Le debrief’ de 2 recruteurs ayant participé à La Product Conference 2016

Hugo GEISSMANN, Président @Thiga et co-organisateur de La Product Conference
Nous utilisons tous de nombreuses applications au quotidien, qu’elles soient mobiles ou web. Au delà de leur promesse, toutes ces apps sont empreintes d’une histoire et sont souvent porteuses de valeurs propres aux équipes qui les ont développées.
La Product Conference est le premier événement français dédié au product management. Il s’agissait d’aller à la rencontre de fondateurs et de product managers, de s’imprégner de leur retour d’expérience et peut-être de repartir de cette journée avec UNE bonne recette pour construire LE produit de demain.
Ce que nous avons compris avec Louis, c’est qu’un produit n’est pas qu’une idée, ni même une conviction. La réussite d’un produit c’est aussi et surtout une équipe, où le recrutement joue une place fondamentale !

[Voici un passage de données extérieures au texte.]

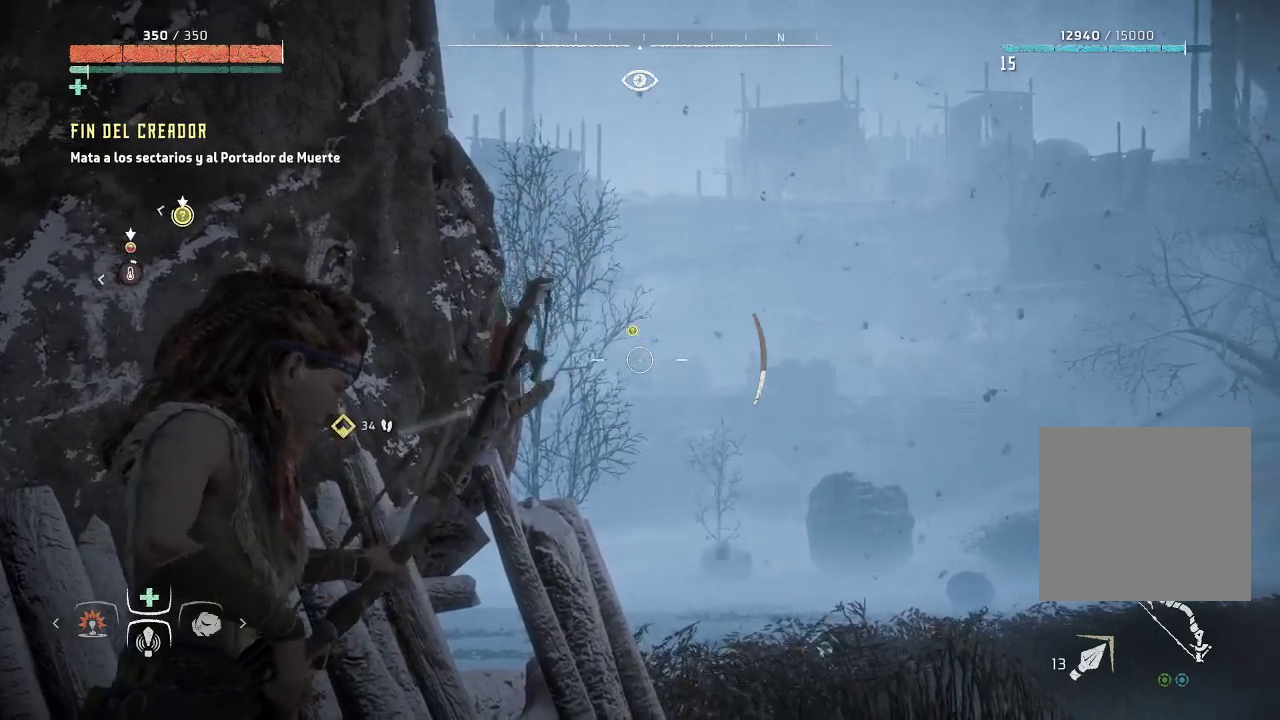
{"buttons": ["L2", "R2"], "left_stick": "center", "right_stick": "center", "events": []}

Opening Keynote avec Nicolas Steegmann, Co-fondateur de Stupeflix

Nicolas Steegmann, Co-fondateur de Stupeflix

9h30. La product conf’ démarre. Une musique électro sonne l’arrivée de Nicolas, un des fondateurs de Stupeflix, une société tech qui développe des applications permettant de réaliser des mini-montages vidéos de qualité professionnelle à la portée de tous. L’aventure commence en 2009. Ils sont 3 (Nicolas Steegmann, François Lagunas et Etienne Albert) à vouloir se lancer dans la création de vidéo.

Même avec un nom de sortilège à la Harry Potter, Stupeflix compte aujourd’hui 5 produits, environ 2 millions d’utilisateurs, 1 rachat par GoPro en mars dernier, 1 gif (#privatejoke… et oui, il fallait venir ;) ) et 20 collaborateurs qui se sont joints à l’aventure.

Lors du jeu des questions réponses, Nicolas nous a partagé le fait qu’il aimait recruter des personnes passionnées ayant un petit peu une double facette : le développeur / Dj ou encore l’UX designer / Trompettiste. C’est, selon lui, certainement ce qui a donné le ton et les valeurs de Stupeflix. Au delà de l’aspect tech très ancré dès la création de la société, ce mélange des cultures facilite beaucoup les échanges au quotidien et permet un brassage d’idées impressionnant.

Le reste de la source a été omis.